La porte s'est également ouverte pour Arthur Kermalvezen, qui a retrouvé son donneur, Gérard, en 12 heures, grâce à l'aide d'une femme avec qui il partageait 6% de liens. Il s'est ensuite rendu dans la commune de son donneur, déposant finalement un courrier à ses voisins, à son attention. "J'ai lu et relu sa lettre", se rappelle ce retraité des transports parisiens, 77 ans. "Il n'était pas là pour mettre le bazar, il voulait connaître ses racines. C'était quelque chose de sain." L'ancien donneur attend le 25 décembre pour appeler Arthur, qui se trouve alors en voiture. "Je m'arrête et le paysage s'efface sous un rideau de larmes", décrit-il. Pendant des semaines, chaque samedi à 10 heures, les deux hommes s'appellent. Gérard répond à chaque question d'Arthur sur sa famille, sur cette histoire à laquelle il est lié.

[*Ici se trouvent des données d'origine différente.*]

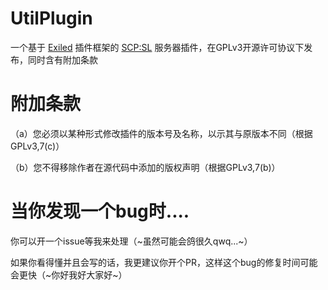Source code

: # UtilPlugin

一个基于 [Exiled](https://github.com/Exiled-Team/EXILED) 插件框架的 [SCP:SL](https://scpslgame.com/) 服务器插件，在GPLv3开源许可协议下发布，同时含有附加条款

# 附加条款

（a）您必须以某种形式修改插件的版本号及名称，以示其与原版本不同（根据GPLv3,7(c)）

（b）您不得移除作者在源代码中添加的版权声明（根据GPLv3,7(b)）

# 当你发现一个bug时....

你可以开一个issue等我来处理（~虽然可能会鸽很久qwq...~）

如果你看得懂并且会写的话，我更建议你开个PR，这样这个bug的修复时间可能会更快（~你好我好大家好~）

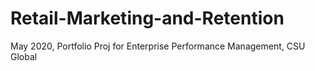 # Retail-Marketing-and-Retention
May 2020, Portfolio Proj for Enterprise Performance Management, CSU Global

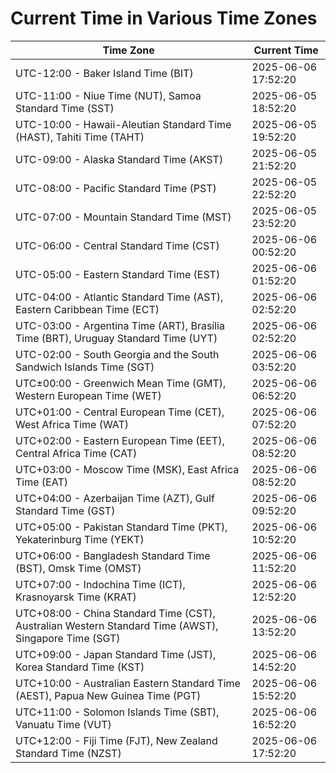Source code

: # Current Time in Various Time Zones

| Time Zone | Current Time |
|-----------|--------------|
| UTC-12:00 - Baker Island Time (BIT) | 2025-06-06 17:52:20 |
| UTC-11:00 - Niue Time (NUT), Samoa Standard Time (SST) | 2025-06-05 18:52:20 |
| UTC-10:00 - Hawaii-Aleutian Standard Time (HAST), Tahiti Time (TAHT) | 2025-06-05 19:52:20 |
| UTC-09:00 - Alaska Standard Time (AKST) | 2025-06-05 21:52:20 |
| UTC-08:00 - Pacific Standard Time (PST) | 2025-06-05 22:52:20 |
| UTC-07:00 - Mountain Standard Time (MST) | 2025-06-05 23:52:20 |
| UTC-06:00 - Central Standard Time (CST) | 2025-06-06 00:52:20 |
| UTC-05:00 - Eastern Standard Time (EST) | 2025-06-06 01:52:20 |
| UTC-04:00 - Atlantic Standard Time (AST), Eastern Caribbean Time (ECT) | 2025-06-06 02:52:20 |
| UTC-03:00 - Argentina Time (ART), Brasília Time (BRT), Uruguay Standard Time (UYT) | 2025-06-06 02:52:20 |
| UTC-02:00 - South Georgia and the South Sandwich Islands Time (SGT) | 2025-06-06 03:52:20 |
| UTC±00:00 - Greenwich Mean Time (GMT), Western European Time (WET) | 2025-06-06 06:52:20 |
| UTC+01:00 - Central European Time (CET), West Africa Time (WAT) | 2025-06-06 07:52:20 |
| UTC+02:00 - Eastern European Time (EET), Central Africa Time (CAT) | 2025-06-06 08:52:20 |
| UTC+03:00 - Moscow Time (MSK), East Africa Time (EAT) | 2025-06-06 08:52:20 |
| UTC+04:00 - Azerbaijan Time (AZT), Gulf Standard Time (GST) | 2025-06-06 09:52:20 |
| UTC+05:00 - Pakistan Standard Time (PKT), Yekaterinburg Time (YEKT) | 2025-06-06 10:52:20 |
| UTC+06:00 - Bangladesh Standard Time (BST), Omsk Time (OMST) | 2025-06-06 11:52:20 |
| UTC+07:00 - Indochina Time (ICT), Krasnoyarsk Time (KRAT) | 2025-06-06 12:52:20 |
| UTC+08:00 - China Standard Time (CST), Australian Western Standard Time (AWST), Singapore Time (SGT) | 2025-06-06 13:52:20 |
| UTC+09:00 - Japan Standard Time (JST), Korea Standard Time (KST) | 2025-06-06 14:52:20 |
| UTC+10:00 - Australian Eastern Standard Time (AEST), Papua New Guinea Time (PGT) | 2025-06-06 15:52:20 |
| UTC+11:00 - Solomon Islands Time (SBT), Vanuatu Time (VUT) | 2025-06-06 16:52:20 |
| UTC+12:00 - Fiji Time (FJT), New Zealand Standard Time (NZST) | 2025-06-06 17:52:20 |
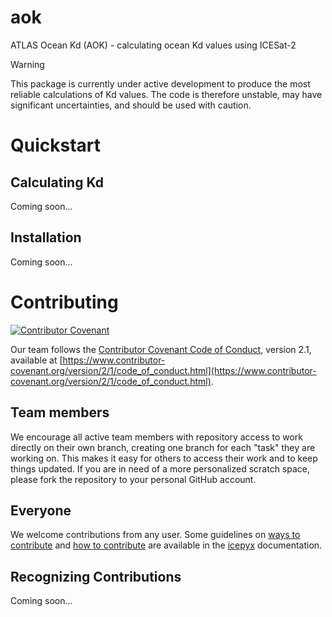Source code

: # aok
ATLAS Ocean Kd (AOK) - calculating ocean Kd values using ICESat-2

> [!WARNING]
> This package is currently under active development to produce the most reliable calculations of Kd values.
> The code is therefore unstable, may have significant uncertainties, and should be used with caution.

# Quickstart

## Calculating Kd
Coming soon...

## Installation
Coming soon...

# Contributing

[![Contributor Covenant](https://img.shields.io/badge/Contributor%20Covenant-2.1-4baaaa.svg)](code_of_conduct.md) 

Our team follows the [Contributor Covenant Code of Conduct](https://www.contributor-covenant.org), version 2.1, available at
[https://www.contributor-covenant.org/version/2/1/code_of_conduct.html](https://www.contributor-covenant.org/version/2/1/code_of_conduct.html).

## Team members

We encourage all active team members with repository access to work directly on their own branch, creating one branch for each "task" they are working on.
This makes it easy for others to access their work and to keep things updated.
If you are in need of a more personalized scratch space, please fork the repository to your personal GitHub account.

## Everyone

We welcome contributions from any user.
Some guidelines on [ways to contribute](https://icepyx.readthedocs.io/en/latest/contributing/contribution_guidelines.html) and [how to contribute](https://icepyx.readthedocs.io/en/latest/contributing/how_to_contribute.html) are available in the [icepyx](https://icepyx.readthedocs.io/en/latest/index.html) documentation.

## Recognizing Contributions
Coming soon...
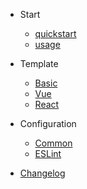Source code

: * Start
  * [quickstart](en-us/quickstart.md)
  * [usage](en-us/usage.md)

* Template
  * [Basic](en-us/template/basic.md)
  * [Vue](en-us/template/vue.md)
  * [React](en-us/template/react.md)

* Configuration
  * [Common](en-us/empty.md)
  * [ESLint](en-us/configuration/eslint.md)



* [Changelog](https://github.com/fetp/fetp/blob/master/CHANGELOG.md)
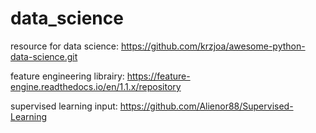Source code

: # data_science

resource for data science: https://github.com/krzjoa/awesome-python-data-science.git

feature engineering librairy: https://feature-engine.readthedocs.io/en/1.1.x/repository 

supervised learning input: https://github.com/Alienor88/Supervised-Learning

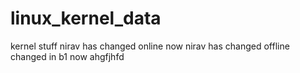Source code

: # linux_kernel_data
kernel stuff
nirav has changed online
now nirav has changed offline
changed in b1
now ahgfjhfd
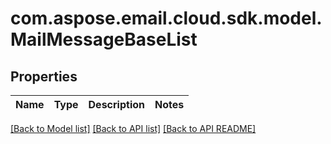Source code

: 
# com.aspose.email.cloud.sdk.model.MailMessageBaseList

## Properties
Name | Type | Description | Notes
------------ | ------------- | ------------- | -------------


[[Back to Model list]](README.md#documentation-for-models) [[Back to API list]](README.md#documentation-for-api-endpoints) [[Back to API README]](README.md)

Depuis, une relation s'est tissée. Dans son salon, Arthur garde la mallette remplie de photos et d'archives familiales, offerte par Gérard le jour de leur rencontre. Ils se sont vus une dizaine de fois, parfois avec leurs proches, tandis que Jacques s'apprête à rendre visite à Alexandre, qui revient d'un week-end chez sa demi-sœur à Antibes. "Je ne m'attendais pas à ça !" sourit-il, le regard lumineux. Lui qui cherchait avant tout ses origines n'entend pas remplacer ses parents, mais espérait, au fond, "tomber sur des gens bien" et "partager des choses". Ces relations devenues familiales, encore émergentes, sont pour lui "une richesse".
"Il y a une barrière"
Elles ne sont toutefois pas évidentes, tant elles sont nouvelles. "On va mettre en place de l'affection entre deux personnes ayant un lien de sang, et qui veulent avoir un lien de vie amical", résume Jacques. "Oui, on noue des liens familiaux mais ses enfants ne m'appellent pas 'papy'. On essaie de trouver un rythme, on laisse faire le temps." Gérard, lui, dit aujourd'hui connaître "très bien" Arthur, sans vouloir prendre trop de place. "Il y a une barrière à mettre, il a ses parents. Je ne peux pas aller plus loin que mon rôle, le prendre dans les bras" par exemple, confie-t-il posément.
"Plus ça va, moins c'est facile. Je ne peux pas passer de l'autre côté de la barrière car il a ses parents. Il faut que je reste en retrait."
Gérardà franceinfo
D'autres gardent simplement leurs distances. Le donneur de Cécile a volontiers répondu à ses questions, sur ses dons ou ses antécédents médicaux. Ils se sont vus une fois au restaurant, puis échangent régulièrement sur Skype, sans plus. La jeune femme de 25 ans, ne ressent pas le besoin d'aller plus loin. Elle s'est plutôt rapprochée de ceux qui ont croisé son chemin dans cette quête : des demi-frères et demi-sœurs biologiques qui ont tous la vingtaine et sont nés du même donneur. Ils sont aujourd'hui huit, demain peut-être plus. "Je me sens assez proche de certains d'entre eux", confie Cécile derrière ses grandes lunettes rondes. "C'est l'expérience partagée. On a vécu le même secret et la même satisfaction de se retrouver."
De son côté, Akram a lui trouvé un demi-frère et une demi-sœur, les deux enfants de son donneur. Une relation "amicale, complice, un peu fraternelle" est née, bien avant la rencontre avec son donneur, il y a seulement deux semaines. La suite reste à bâtir, mais le quadra se sent "apaisé". "Quand je me regarde dans la glace, maintenant, je sais."